LLMs could be, but shouldn't be compilers

Determinism, Reproducibility, and What “Being a Compiler” Requires

  • Big subthread on whether determinism is the key property:
    • One camp: compilers must be deterministic; same input → bitwise-identical output is core for debugging, reproducible builds, verification, and security. A “stochastic compiler” is unfit as a building block.
    • Other camp: non-determinism per se isn’t the issue; compilers need semantic closure (outputs always semantically valid), and can still be non-deterministic in implementation choices (e.g., optimization, diversification) as long as semantics are preserved.
  • There’s debate whether LLMs can be deterministic:
    • In theory: with temperature 0, fixed RNG seed, and carefully ordered arithmetic, yes.
    • In practice: GPU floating-point, attention kernels, batching, and service-level choices make outputs non-repeatable across runs/hardware. Even then, minor prompt changes can drastically change output, so they’re “chaotic” even when mathematically deterministic.

Natural Language, Underspecification, and “LLM as Compiler”

  • Many agree the real problem isn’t randomness but that prompts are underspecified: natural language leaves gaps, so LLMs must “guess” intent.
  • Some argue this invites “vibe coding”: users accept plausible output instead of sharply specifying behavior.
  • Others reject the psychological leap that fuzzier authoring will make professionals abandon correctness; requirements, tests, and business constraints still act as hard ground truth.

Testing, Correctness, and Human Oversight

  • Pro‑LLM participants emphasize: if generated code passes real tests, meets performance/security needs, and is reviewed, the tool’s internal process doesn’t matter—just like with traditional compilers and junior devs.
  • Skeptics counter that “non‑toy” test suites with sufficient coverage are extremely hard in complex systems; relying on tests alone is unrealistic.
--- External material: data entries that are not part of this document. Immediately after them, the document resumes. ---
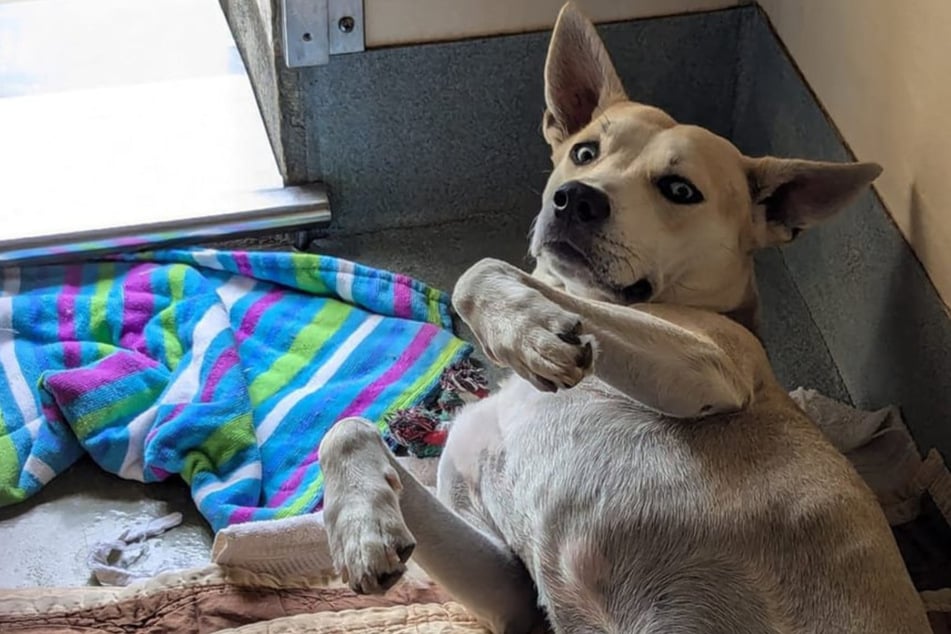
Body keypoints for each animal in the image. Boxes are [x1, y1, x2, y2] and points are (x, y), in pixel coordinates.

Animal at [318, 6, 928, 632]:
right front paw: (361, 529)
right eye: (586, 152)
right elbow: (345, 428)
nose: (575, 199)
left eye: (680, 189)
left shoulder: (710, 363)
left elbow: (480, 270)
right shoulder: (512, 596)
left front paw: (529, 331)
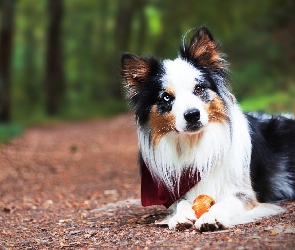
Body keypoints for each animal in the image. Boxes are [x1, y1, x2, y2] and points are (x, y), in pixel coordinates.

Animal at [121, 26, 295, 231]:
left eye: (198, 89)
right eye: (166, 97)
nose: (192, 115)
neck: (195, 143)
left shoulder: (244, 192)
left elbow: (226, 203)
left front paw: (212, 217)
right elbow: (181, 203)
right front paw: (180, 216)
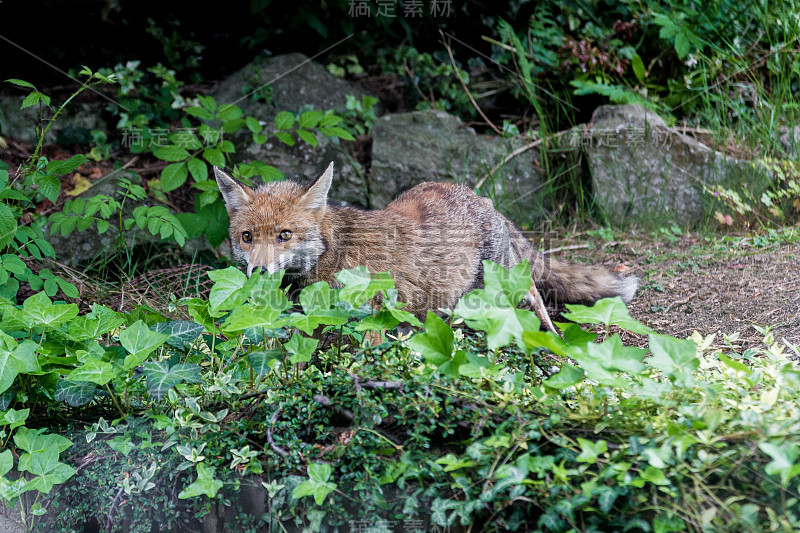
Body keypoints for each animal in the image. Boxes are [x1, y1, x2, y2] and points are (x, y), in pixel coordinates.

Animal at [212, 164, 636, 326]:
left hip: (502, 272)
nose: (257, 271)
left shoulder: (382, 306)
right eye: (247, 238)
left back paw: (552, 335)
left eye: (284, 235)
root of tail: (480, 197)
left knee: (532, 288)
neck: (333, 254)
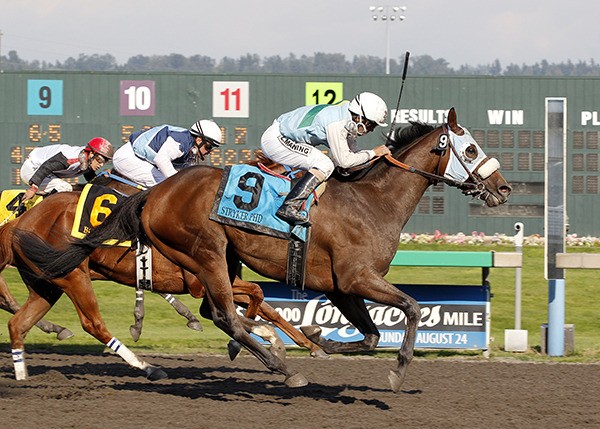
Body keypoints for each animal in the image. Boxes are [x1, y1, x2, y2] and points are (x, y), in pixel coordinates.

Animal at [15, 108, 510, 392]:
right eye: (469, 148)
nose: (503, 189)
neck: (373, 202)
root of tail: (153, 195)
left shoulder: (340, 287)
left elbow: (369, 335)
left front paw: (317, 338)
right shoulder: (358, 278)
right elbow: (412, 307)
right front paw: (397, 369)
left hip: (201, 261)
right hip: (204, 252)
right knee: (223, 315)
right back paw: (278, 367)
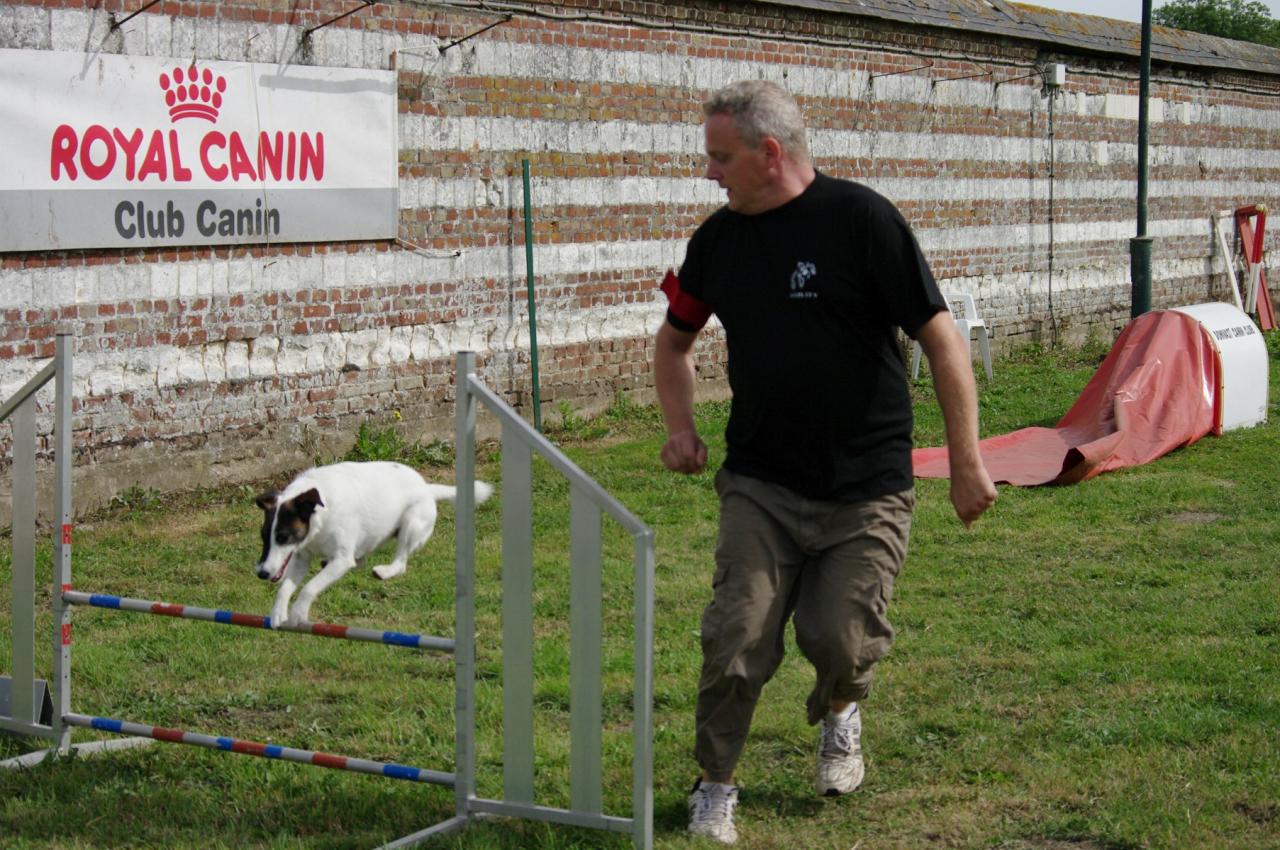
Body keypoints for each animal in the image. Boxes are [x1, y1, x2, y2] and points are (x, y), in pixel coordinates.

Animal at [253, 460, 488, 627]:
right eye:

LLMs as Junior Developers / Transpilers, Not Full Compilers

  • Common model: treat LLMs as junior or mid-level devs: good for boilerplate, refactors, and transpilation, but needing supervision.
  • Several report strong wins in tasks like transpiling between languages or rewriting utilities, but no one trusts continuous regeneration of entire codebases like we do with compilers and object code.

Safety, Domains, and Finite Resources

  • Strong resistance to LLM-driven systems in safety‑critical or financial domains: examples of “probabilistic banking” or avionics are used to highlight the need for strict determinism and auditability.
  • Some note non-determinism already exists in GC/JIT/heuristic systems; what matters is error rates and guarantees.
  • Others stress cost and finiteness: LLMs are computationally “grotesquely” expensive relative to CPUs, making them unsuitable as universal compilation backends, though perhaps useful to improve compilers.